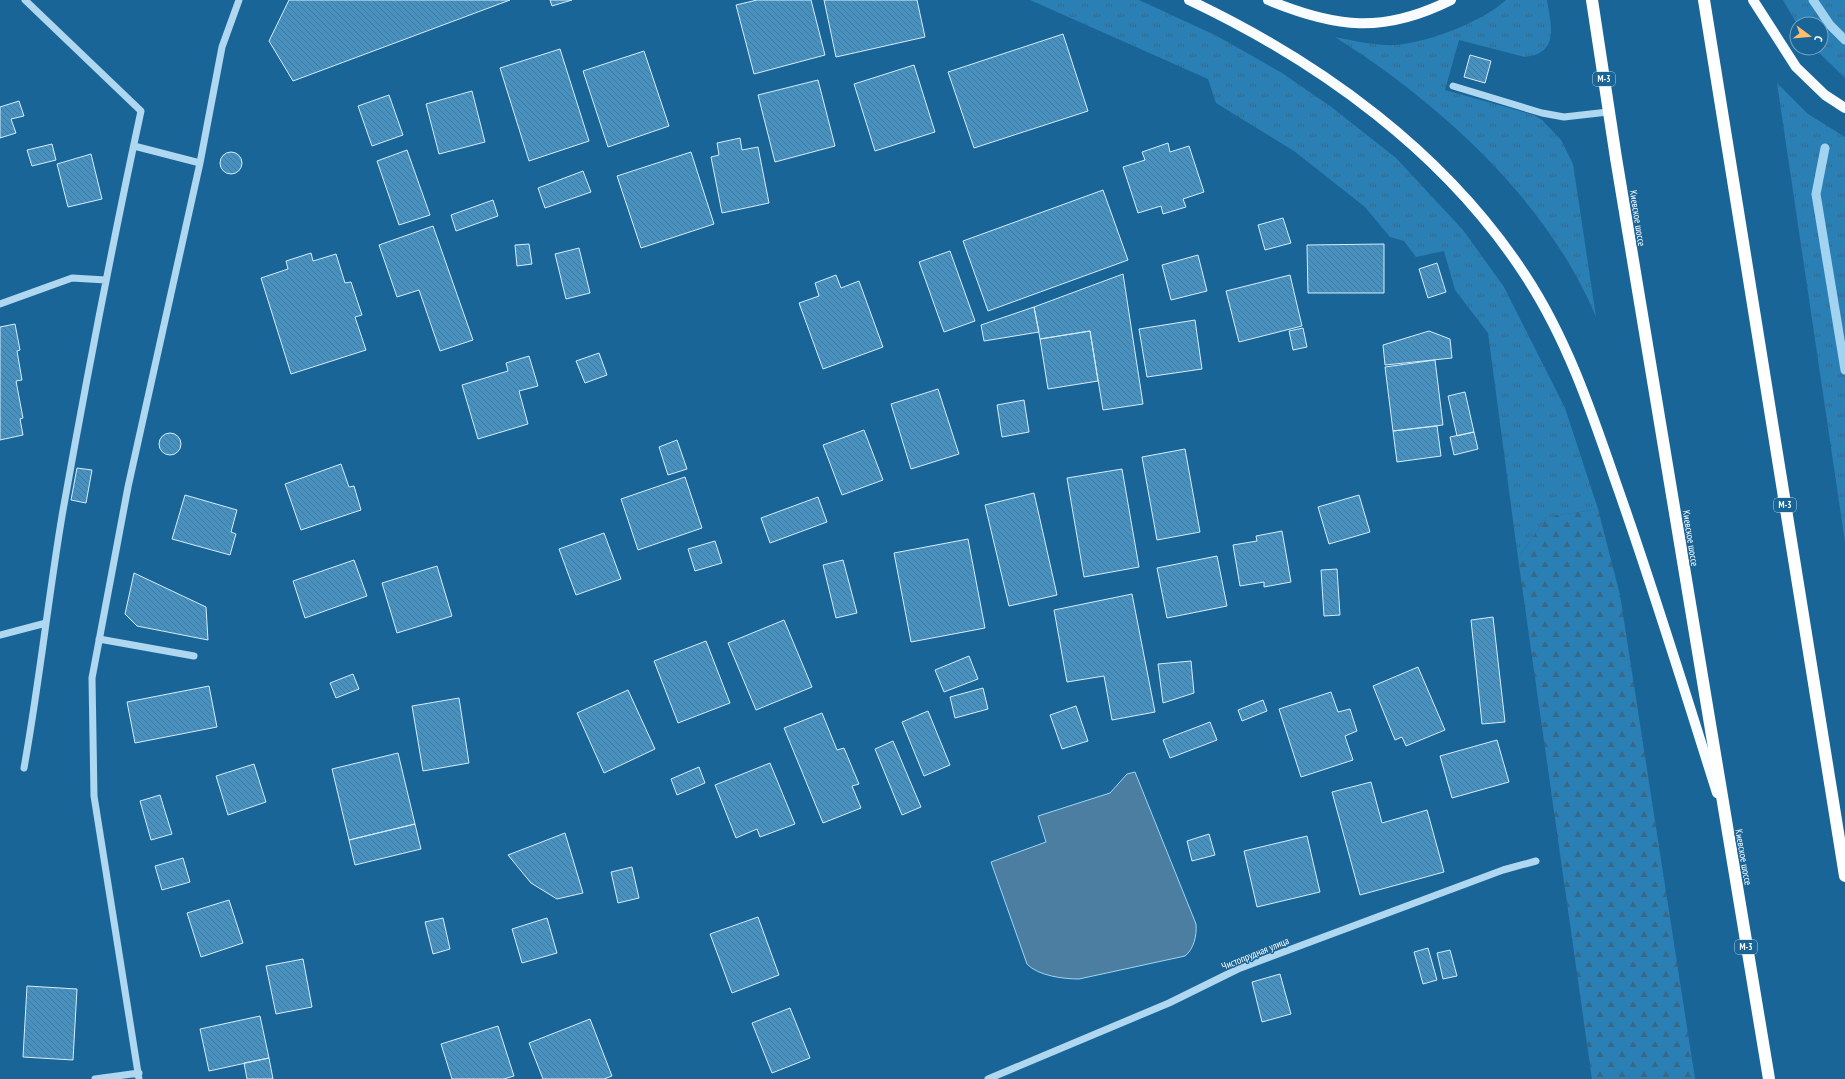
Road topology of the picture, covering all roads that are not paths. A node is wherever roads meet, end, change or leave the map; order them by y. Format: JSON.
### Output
{"nodes":[{"id":1,"x":25,"y":0,"type":"edge"},
{"id":2,"x":239,"y":0,"type":"edge"},
{"id":3,"x":1189,"y":0,"type":"edge"},
{"id":4,"x":1268,"y":0,"type":"edge"},
{"id":5,"x":1451,"y":0,"type":"edge"},
{"id":6,"x":1592,"y":0,"type":"edge"},
{"id":7,"x":1704,"y":0,"type":"edge"},
{"id":8,"x":1753,"y":0,"type":"edge"},
{"id":9,"x":1453,"y":86,"type":"dead end"},
{"id":10,"x":1845,"y":108,"type":"edge"},
{"id":11,"x":1608,"y":112,"type":"junction"},
{"id":12,"x":134,"y":146,"type":"junction"},
{"id":13,"x":200,"y":163,"type":"junction"},
{"id":14,"x":106,"y":280,"type":"junction"},
{"id":15,"x":0,"y":304,"type":"edge"},
{"id":16,"x":46,"y":623,"type":"junction"},
{"id":17,"x":0,"y":635,"type":"edge"},
{"id":18,"x":99,"y":639,"type":"junction"},
{"id":19,"x":194,"y":656,"type":"dead end"},
{"id":20,"x":24,"y":768,"type":"dead end"},
{"id":21,"x":1724,"y":814,"type":"junction"},
{"id":22,"x":1536,"y":861,"type":"dead end"},
{"id":23,"x":1845,"y":876,"type":"edge"},
{"id":24,"x":139,"y":1076,"type":"edge"},
{"id":25,"x":95,"y":1079,"type":"edge"},
{"id":26,"x":988,"y":1079,"type":"edge"},
{"id":27,"x":1769,"y":1079,"type":"edge"}],
"edges":[{"from":1,"to":12,"type":"street"},
{"from":2,"to":13,"type":"street"},
{"from":3,"to":21,"type":"main road"},
{"from":4,"to":5,"type":"main road"},
{"from":6,"to":11,"type":"highway","name":"Киевское шоссе","number":"М-3"},
{"from":7,"to":23,"type":"highway","number":"М-3"},
{"from":8,"to":10,"type":"main road"},
{"from":9,"to":11,"type":"street"},
{"from":11,"to":21,"type":"highway","name":"Киевское шоссе","number":"М-3"},
{"from":12,"to":13,"type":"street"},
{"from":12,"to":14,"type":"street"},
{"from":13,"to":18,"type":"street"},
{"from":14,"to":15,"type":"street"},
{"from":14,"to":16,"type":"street"},
{"from":16,"to":17,"type":"street"},
{"from":16,"to":20,"type":"street"},
{"from":18,"to":19,"type":"street"},
{"from":18,"to":24,"type":"street"},
{"from":21,"to":27,"type":"highway","name":"Киевское шоссе","number":"М-3"},
{"from":22,"to":26,"type":"street","name":"Чистопрудная улица"},
{"from":24,"to":25,"type":"street"}]}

---*---

Write out the material above without changing a word, and skip any picture.

◆ **Your response**
Road topology of the picture, covering all roads that are not paths. A node is wherever roads meet, end, change or leave the map; order them by y. Format: JSON.
### Output
{"nodes":[{"id":1,"x":25,"y":0,"type":"edge"},
{"id":2,"x":239,"y":0,"type":"edge"},
{"id":3,"x":1189,"y":0,"type":"edge"},
{"id":4,"x":1268,"y":0,"type":"edge"},
{"id":5,"x":1451,"y":0,"type":"edge"},
{"id":6,"x":1592,"y":0,"type":"edge"},
{"id":7,"x":1704,"y":0,"type":"edge"},
{"id":8,"x":1753,"y":0,"type":"edge"},
{"id":9,"x":1453,"y":86,"type":"dead end"},
{"id":10,"x":1845,"y":108,"type":"edge"},
{"id":11,"x":1608,"y":112,"type":"junction"},
{"id":12,"x":134,"y":146,"type":"junction"},
{"id":13,"x":200,"y":163,"type":"junction"},
{"id":14,"x":106,"y":280,"type":"junction"},
{"id":15,"x":0,"y":304,"type":"edge"},
{"id":16,"x":46,"y":623,"type":"junction"},
{"id":17,"x":0,"y":635,"type":"edge"},
{"id":18,"x":99,"y":639,"type":"junction"},
{"id":19,"x":194,"y":656,"type":"dead end"},
{"id":20,"x":24,"y":768,"type":"dead end"},
{"id":21,"x":1724,"y":814,"type":"junction"},
{"id":22,"x":1536,"y":861,"type":"dead end"},
{"id":23,"x":1845,"y":876,"type":"edge"},
{"id":24,"x":139,"y":1076,"type":"edge"},
{"id":25,"x":95,"y":1079,"type":"edge"},
{"id":26,"x":988,"y":1079,"type":"edge"},
{"id":27,"x":1769,"y":1079,"type":"edge"}],
"edges":[{"from":1,"to":12,"type":"street"},
{"from":2,"to":13,"type":"street"},
{"from":3,"to":21,"type":"main road"},
{"from":4,"to":5,"type":"main road"},
{"from":6,"to":11,"type":"highway","name":"Киевское шоссе","number":"М-3"},
{"from":7,"to":23,"type":"highway","number":"М-3"},
{"from":8,"to":10,"type":"main road"},
{"from":9,"to":11,"type":"street"},
{"from":11,"to":21,"type":"highway","name":"Киевское шоссе","number":"М-3"},
{"from":12,"to":13,"type":"street"},
{"from":12,"to":14,"type":"street"},
{"from":13,"to":18,"type":"street"},
{"from":14,"to":15,"type":"street"},
{"from":14,"to":16,"type":"street"},
{"from":16,"to":17,"type":"street"},
{"from":16,"to":20,"type":"street"},
{"from":18,"to":19,"type":"street"},
{"from":18,"to":24,"type":"street"},
{"from":21,"to":27,"type":"highway","name":"Киевское шоссе","number":"М-3"},
{"from":22,"to":26,"type":"street","name":"Чистопрудная улица"},
{"from":24,"to":25,"type":"street"}]}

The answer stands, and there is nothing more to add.